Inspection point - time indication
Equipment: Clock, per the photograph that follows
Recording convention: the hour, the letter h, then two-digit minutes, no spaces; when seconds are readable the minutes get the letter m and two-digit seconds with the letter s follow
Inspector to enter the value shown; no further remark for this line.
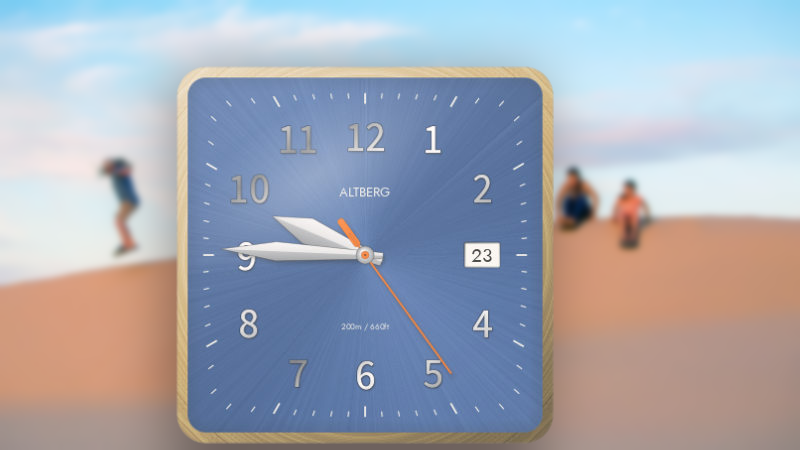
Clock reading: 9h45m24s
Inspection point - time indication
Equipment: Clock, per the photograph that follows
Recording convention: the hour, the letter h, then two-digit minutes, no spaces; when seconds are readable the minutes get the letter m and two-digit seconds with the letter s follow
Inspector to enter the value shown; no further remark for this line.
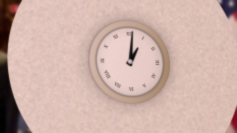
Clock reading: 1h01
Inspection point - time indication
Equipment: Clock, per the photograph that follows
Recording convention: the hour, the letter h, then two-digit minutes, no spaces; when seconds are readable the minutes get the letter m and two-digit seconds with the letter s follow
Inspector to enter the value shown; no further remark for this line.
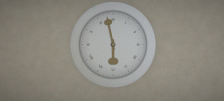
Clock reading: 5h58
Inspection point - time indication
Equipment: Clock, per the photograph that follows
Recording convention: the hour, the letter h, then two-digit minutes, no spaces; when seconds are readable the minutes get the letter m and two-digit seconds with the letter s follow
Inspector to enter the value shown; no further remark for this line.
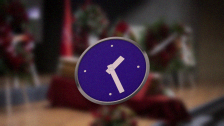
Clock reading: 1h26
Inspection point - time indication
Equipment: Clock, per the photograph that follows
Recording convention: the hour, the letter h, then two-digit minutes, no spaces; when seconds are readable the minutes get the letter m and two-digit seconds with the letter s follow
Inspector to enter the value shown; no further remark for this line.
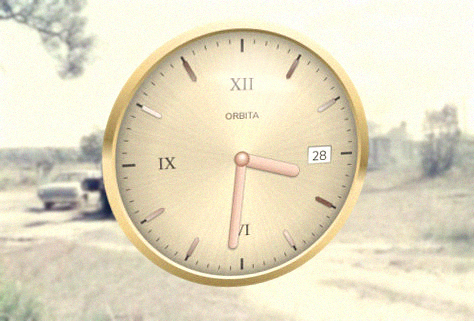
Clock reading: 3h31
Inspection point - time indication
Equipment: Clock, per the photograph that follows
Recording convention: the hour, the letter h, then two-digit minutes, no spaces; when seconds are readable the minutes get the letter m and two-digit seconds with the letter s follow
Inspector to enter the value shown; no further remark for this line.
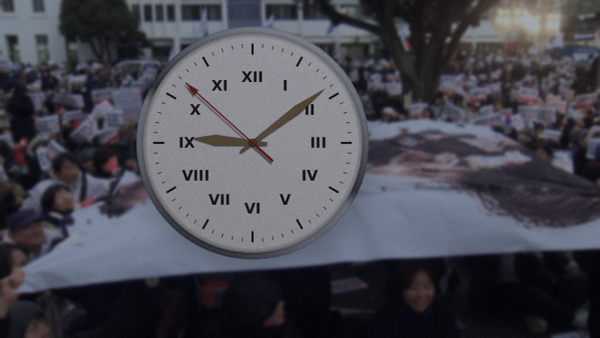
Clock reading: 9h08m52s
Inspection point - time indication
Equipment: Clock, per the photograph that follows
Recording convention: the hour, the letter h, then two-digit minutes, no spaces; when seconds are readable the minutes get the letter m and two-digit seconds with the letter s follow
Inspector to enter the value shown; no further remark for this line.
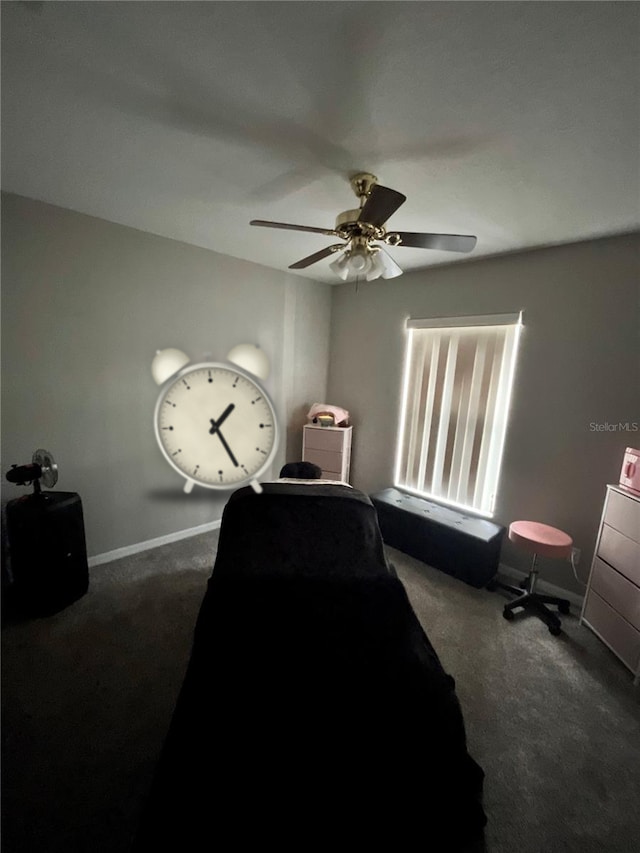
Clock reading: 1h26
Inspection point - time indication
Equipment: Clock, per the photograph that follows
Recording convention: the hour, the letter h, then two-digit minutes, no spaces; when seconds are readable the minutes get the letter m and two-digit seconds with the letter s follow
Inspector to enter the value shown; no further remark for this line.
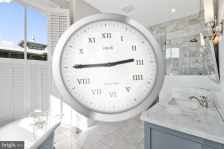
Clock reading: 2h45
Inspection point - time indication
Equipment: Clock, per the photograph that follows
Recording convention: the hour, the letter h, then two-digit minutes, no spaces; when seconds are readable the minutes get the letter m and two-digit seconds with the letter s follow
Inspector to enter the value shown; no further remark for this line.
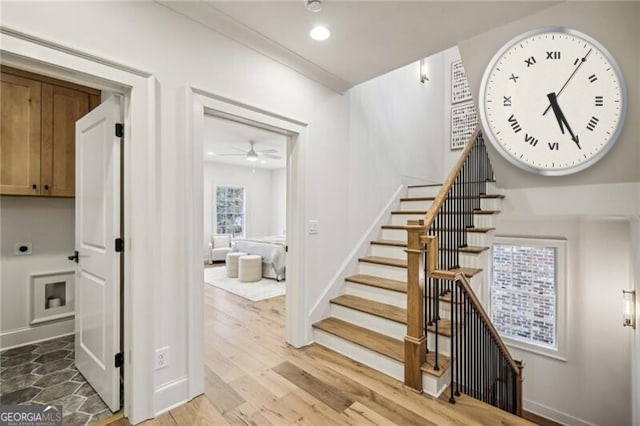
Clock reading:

★ ★ ★ ★

Given instruction
Can you reproduce word for word the lines from the start of the items through the line with "Clock reading: 9h45m24s", that line included, leaving the pictures out of your answer?

Task answer
Inspection point - time indication
Equipment: Clock, per the photograph that follows
Recording convention: the hour, the letter h, then two-digit minutes, no spaces; when seconds are readable the minutes get the letter m and two-digit seconds with the letter s follow
Inspector to enter the value shown; no further remark for this line.
Clock reading: 9h45m24s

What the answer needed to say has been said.